(Beginning of Records for this exercise)

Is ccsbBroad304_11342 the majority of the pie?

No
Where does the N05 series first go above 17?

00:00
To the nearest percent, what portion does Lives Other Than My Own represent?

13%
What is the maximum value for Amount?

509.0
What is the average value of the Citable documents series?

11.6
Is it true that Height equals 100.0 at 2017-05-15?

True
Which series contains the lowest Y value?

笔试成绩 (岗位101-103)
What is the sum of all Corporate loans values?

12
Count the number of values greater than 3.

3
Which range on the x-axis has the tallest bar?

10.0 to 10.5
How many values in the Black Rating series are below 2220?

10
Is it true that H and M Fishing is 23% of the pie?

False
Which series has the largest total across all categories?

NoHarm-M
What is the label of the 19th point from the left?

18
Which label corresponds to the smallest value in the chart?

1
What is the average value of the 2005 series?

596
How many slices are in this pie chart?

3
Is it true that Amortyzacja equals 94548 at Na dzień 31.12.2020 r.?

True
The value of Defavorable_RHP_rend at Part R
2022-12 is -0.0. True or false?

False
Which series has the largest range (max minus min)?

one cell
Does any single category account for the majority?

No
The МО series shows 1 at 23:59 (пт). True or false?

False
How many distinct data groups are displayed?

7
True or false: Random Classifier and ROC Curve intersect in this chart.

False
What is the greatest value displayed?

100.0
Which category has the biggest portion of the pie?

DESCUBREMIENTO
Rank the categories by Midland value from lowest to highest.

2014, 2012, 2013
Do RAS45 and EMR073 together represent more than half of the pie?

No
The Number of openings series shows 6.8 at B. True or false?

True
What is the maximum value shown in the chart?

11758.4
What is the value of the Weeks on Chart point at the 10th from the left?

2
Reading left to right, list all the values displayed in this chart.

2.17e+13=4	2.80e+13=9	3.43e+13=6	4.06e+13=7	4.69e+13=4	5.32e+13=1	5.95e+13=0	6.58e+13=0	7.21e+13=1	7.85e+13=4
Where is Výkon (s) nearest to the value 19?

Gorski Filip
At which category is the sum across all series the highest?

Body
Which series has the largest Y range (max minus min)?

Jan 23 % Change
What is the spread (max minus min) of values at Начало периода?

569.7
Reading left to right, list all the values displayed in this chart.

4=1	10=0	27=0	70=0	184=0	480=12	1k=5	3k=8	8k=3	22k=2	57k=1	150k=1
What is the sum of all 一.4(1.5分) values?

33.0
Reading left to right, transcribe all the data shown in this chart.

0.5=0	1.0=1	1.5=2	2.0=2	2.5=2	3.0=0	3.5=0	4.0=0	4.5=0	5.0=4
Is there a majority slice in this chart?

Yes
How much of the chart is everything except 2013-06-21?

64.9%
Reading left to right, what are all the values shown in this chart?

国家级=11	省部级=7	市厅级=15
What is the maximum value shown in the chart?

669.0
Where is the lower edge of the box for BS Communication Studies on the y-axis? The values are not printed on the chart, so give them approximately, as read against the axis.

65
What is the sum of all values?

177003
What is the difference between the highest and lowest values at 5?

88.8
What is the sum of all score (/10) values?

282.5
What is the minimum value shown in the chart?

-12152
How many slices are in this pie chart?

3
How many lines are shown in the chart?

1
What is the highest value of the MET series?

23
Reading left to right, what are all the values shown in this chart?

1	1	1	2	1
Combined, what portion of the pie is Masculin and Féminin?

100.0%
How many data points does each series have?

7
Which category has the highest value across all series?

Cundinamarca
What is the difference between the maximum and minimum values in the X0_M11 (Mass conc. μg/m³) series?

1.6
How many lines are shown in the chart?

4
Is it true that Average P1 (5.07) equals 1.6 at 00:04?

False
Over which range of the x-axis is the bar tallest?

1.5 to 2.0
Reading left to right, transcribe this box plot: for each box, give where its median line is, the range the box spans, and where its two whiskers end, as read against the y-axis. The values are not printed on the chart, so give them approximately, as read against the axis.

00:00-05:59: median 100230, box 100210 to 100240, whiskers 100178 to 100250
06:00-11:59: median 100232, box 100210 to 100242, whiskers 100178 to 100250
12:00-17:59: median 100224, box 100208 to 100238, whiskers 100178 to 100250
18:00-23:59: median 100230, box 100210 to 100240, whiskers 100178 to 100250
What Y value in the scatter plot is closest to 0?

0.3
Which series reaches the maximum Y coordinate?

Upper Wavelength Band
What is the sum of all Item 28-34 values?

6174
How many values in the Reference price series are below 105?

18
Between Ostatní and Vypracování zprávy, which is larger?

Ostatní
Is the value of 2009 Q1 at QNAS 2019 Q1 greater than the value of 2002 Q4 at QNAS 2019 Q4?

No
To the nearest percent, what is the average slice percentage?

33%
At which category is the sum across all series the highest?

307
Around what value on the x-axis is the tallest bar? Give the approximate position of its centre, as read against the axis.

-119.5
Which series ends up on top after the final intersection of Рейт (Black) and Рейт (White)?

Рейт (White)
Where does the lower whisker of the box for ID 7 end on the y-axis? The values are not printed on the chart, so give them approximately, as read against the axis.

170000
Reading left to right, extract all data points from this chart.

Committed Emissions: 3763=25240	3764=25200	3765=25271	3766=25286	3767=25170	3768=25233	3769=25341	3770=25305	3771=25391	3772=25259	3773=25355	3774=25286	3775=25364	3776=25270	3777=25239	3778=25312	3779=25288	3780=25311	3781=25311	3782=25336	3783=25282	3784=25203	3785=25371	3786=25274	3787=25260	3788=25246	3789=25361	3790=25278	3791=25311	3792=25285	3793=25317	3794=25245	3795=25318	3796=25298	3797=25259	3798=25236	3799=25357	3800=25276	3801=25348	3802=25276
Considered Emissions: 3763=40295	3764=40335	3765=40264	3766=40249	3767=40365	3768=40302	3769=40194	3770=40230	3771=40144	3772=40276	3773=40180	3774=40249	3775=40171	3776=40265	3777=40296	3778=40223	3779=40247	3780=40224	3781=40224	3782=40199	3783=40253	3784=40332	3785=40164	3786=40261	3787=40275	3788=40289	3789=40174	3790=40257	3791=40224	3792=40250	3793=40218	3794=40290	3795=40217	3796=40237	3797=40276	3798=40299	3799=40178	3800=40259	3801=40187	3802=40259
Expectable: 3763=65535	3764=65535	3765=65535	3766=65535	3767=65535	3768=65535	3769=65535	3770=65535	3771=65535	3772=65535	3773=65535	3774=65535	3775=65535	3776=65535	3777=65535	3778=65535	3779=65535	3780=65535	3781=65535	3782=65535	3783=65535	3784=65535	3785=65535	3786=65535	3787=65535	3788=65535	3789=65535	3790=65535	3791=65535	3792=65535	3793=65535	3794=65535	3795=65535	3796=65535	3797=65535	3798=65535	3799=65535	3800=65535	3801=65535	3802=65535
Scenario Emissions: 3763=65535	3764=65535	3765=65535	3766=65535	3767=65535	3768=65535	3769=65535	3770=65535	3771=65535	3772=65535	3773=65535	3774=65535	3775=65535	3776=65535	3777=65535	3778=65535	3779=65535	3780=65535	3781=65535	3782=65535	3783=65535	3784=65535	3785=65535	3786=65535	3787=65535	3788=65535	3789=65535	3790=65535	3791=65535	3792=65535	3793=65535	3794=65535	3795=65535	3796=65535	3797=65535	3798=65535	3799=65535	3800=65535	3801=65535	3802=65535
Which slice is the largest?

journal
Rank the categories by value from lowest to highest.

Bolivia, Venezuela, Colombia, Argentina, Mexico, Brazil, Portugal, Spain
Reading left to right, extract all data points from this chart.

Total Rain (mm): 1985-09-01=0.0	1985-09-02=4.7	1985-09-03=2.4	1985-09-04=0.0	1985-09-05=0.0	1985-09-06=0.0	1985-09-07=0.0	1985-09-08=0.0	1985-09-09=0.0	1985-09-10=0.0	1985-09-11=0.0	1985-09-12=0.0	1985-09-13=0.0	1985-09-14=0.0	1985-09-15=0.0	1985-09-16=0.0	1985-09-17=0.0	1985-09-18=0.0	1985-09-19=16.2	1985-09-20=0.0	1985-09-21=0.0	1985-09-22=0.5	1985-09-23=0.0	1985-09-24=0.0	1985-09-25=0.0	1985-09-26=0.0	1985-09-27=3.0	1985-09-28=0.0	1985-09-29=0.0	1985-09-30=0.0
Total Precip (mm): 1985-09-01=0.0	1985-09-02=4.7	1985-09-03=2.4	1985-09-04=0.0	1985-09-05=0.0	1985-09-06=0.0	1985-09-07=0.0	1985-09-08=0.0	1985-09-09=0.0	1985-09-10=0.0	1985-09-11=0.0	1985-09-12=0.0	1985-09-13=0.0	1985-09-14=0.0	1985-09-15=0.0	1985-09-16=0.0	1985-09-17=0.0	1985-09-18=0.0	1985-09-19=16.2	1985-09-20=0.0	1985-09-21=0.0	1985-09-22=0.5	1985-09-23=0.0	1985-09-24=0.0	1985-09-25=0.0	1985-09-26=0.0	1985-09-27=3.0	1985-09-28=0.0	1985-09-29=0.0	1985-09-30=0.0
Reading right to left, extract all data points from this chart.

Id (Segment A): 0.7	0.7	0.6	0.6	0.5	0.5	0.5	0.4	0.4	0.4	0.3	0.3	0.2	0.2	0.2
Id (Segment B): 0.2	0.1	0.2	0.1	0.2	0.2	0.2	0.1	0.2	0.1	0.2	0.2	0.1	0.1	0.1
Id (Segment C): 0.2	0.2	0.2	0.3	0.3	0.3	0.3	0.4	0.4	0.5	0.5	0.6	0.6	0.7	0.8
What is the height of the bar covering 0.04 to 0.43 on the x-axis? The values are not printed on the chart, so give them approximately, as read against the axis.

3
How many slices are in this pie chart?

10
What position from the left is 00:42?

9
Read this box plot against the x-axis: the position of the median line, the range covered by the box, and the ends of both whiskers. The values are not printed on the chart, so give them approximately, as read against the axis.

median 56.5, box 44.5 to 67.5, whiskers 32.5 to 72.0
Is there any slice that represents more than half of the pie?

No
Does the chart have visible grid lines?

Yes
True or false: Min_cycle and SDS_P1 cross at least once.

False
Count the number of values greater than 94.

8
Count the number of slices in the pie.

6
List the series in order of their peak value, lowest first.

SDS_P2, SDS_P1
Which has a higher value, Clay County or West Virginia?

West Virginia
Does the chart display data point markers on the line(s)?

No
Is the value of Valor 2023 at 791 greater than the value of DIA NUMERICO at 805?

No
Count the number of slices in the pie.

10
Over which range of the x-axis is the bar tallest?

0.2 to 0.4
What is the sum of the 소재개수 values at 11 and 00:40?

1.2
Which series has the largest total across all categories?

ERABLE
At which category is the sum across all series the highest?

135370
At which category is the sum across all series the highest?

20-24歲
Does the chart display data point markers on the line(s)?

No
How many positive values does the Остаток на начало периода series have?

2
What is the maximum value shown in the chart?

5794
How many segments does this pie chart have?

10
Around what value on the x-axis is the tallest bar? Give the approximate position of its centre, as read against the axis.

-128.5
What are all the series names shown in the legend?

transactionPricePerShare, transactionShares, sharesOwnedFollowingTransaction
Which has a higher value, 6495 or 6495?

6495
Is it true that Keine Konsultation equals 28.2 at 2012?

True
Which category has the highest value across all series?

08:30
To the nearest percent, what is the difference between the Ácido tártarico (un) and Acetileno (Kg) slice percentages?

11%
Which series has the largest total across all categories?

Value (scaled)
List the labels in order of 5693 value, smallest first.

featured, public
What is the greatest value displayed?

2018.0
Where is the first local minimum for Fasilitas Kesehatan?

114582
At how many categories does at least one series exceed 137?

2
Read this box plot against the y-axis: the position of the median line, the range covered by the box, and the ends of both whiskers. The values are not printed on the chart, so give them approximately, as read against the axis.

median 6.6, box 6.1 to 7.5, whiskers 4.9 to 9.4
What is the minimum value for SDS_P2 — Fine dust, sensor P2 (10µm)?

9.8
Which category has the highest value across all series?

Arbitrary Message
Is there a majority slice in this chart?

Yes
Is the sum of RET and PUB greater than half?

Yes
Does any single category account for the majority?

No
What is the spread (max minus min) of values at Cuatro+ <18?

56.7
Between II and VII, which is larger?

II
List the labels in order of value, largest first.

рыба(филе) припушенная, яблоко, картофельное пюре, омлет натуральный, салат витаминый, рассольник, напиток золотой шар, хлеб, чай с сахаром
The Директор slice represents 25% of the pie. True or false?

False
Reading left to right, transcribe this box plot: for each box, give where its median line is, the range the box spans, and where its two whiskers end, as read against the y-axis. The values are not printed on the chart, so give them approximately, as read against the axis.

(End of Records for this exercise)

Problem ->
Pick out and copy every line of the data above that contains the string "labels". Case counts.

Exercise output ->
List the labels in order of 5693 value, smallest first.
List the labels in order of value, largest first.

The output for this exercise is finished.